My dad joined the Coast Guard in February 1996,and he went to Cape May, New Jersey, for boot camp. Eventually he was positioned in Cape Disappointment, which is located at the mouth of the Columbia River in southwestern Washington.

In the winter of 1999, my dad was a boatswain’s mate petty officer third class, enjoying pizza on a Friday night, when the emergency rescue alarm went off (it’s like a firefighter’s alarm). My dad and three other crew members raced down to the docks where they got underway on the 52-foot motor lifeboat “Triumph.”

The winds were going at 50 miles an hour, it was pitch black out, raining and sleeting sideways with zero visibility. In addition, it was max ebb out; therefore, the channel from the motor lifeboat station to the Columbia River was very shallow. In fact, the coxswain ran the Triumph into the ground briefly.

My dad worked the radar and radio, and helped the coxswain get out of the channel. At that time, the Cape Disappointment station informed the boat crew that the fishing vessel “Miss Renae” was dead in the water and they didn’t know where they were — lost at sea. The radioed message from base said three people were on the boat: the captain, a friend and the captain’s boy.

My dad radioed the Miss Renae and asked if they saw any buoys, also known as aids to navigation.They replied that they saw a green channel marker and that the waves were large and they were afraid they would roll with the waves. At that point my dad asked if they could shine a flashlight in the air and at the same time asked them to count from one to 10, then back to one. When the captain of the Miss Renae was counting to 10, my dad used the radio frequency directional finder on the Triumph to find the fishing vessel. The Triumph proceeded to make way to the Miss Renae, which the tide had pulled into Clapsop Spit — which was the worst possible place to be on the Columbia River bar. Once the coxswain realized the Miss Renae was in estimated 14-to-16-foot breaking surf, he turned around because he wasn’t qualified to enter the dangerous waters.

At that point, my dad radioed the Coast Guard air station in Astoria, Oregon, to launch the helicopter. He also radioed the motor lifeboat station to launch the surfmen who were on call.When my dad got back the base, he hopped onto 47207, which had the surfmanon board and was ready to launch. Captain Johnsen, the officer of Cape Disappointment, called all the surfmen to the base to help with the search and rescue.

My dad was the lead crew member on 47207 as it approached the Miss Renae, breaking surf on the Columbia River bar. As they approached the vessel, they realized it had flipped over,with a grown man on the back of the hull. My dad, with his surf recue belt, went to the side of the boat that had access to the water and tied himself to the boat, to stay with it if it flipped. He tried to throw a rope to the man on the boat.

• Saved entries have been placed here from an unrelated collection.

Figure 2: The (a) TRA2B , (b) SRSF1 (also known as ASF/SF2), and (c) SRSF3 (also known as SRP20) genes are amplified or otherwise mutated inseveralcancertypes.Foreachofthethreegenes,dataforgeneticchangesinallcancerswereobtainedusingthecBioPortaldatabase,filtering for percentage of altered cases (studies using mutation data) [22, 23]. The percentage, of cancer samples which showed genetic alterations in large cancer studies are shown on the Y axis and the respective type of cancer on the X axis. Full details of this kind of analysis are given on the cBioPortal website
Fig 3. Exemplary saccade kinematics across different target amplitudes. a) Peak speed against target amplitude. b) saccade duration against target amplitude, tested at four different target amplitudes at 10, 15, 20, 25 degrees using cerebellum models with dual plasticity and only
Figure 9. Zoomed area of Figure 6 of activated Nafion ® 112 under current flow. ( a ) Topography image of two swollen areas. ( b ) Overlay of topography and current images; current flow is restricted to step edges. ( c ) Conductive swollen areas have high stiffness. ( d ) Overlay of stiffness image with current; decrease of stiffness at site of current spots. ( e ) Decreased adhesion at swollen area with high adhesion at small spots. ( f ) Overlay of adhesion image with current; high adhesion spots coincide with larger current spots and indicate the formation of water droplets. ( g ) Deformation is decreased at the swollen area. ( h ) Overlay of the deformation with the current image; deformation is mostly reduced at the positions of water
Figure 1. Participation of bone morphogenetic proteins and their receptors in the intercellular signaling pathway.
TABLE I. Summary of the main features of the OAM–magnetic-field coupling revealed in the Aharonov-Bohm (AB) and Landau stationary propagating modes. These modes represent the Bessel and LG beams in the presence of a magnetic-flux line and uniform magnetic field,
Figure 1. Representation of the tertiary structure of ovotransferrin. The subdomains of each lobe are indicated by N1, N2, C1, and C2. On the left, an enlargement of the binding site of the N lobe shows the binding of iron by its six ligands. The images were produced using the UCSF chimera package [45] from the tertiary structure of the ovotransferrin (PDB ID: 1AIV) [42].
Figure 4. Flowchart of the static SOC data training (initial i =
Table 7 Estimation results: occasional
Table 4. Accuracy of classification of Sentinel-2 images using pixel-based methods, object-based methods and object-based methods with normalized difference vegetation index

At that moment, my dad’s crew member yelled “SURF” as a 16-foot breaker crashed onto the motor lifeboat. When they popped back up, my dad made a second attempt to throw the life rope to the man on the boat — at which point another 16-foot wave came crashing down on the lifeboat. When the lifeboat came back up, my dad yelled to the man to jump into the water, then my dad pulled the man onto the boat, just as another 16-foot wave hit the boat.

My dad volunteered to jump into the water to save the 13-year-old boy who was trapped under the boat. The surfman said it was too dangerous to go into the water because of water temperature, breaking waves and a fishing net in the water.

The Coast Guard used to have a saying: “You have to go out but you don’t have to come back.” My dad lived by that motto. The crashing waves finally took the Miss Renae to the bottom of the river. Two days later, the fishing vessel was found 2 miles upstream on a sand bar with the boy, deceased, in the cabin. My father was willing to die to save the boy’s life.


(Gabe Leighton is a fifth grader in Lexi Kalberer’s class at Westside Elementary School. This piece was the runner-up in the American Legion Post 26’s fifth grade essay contest.)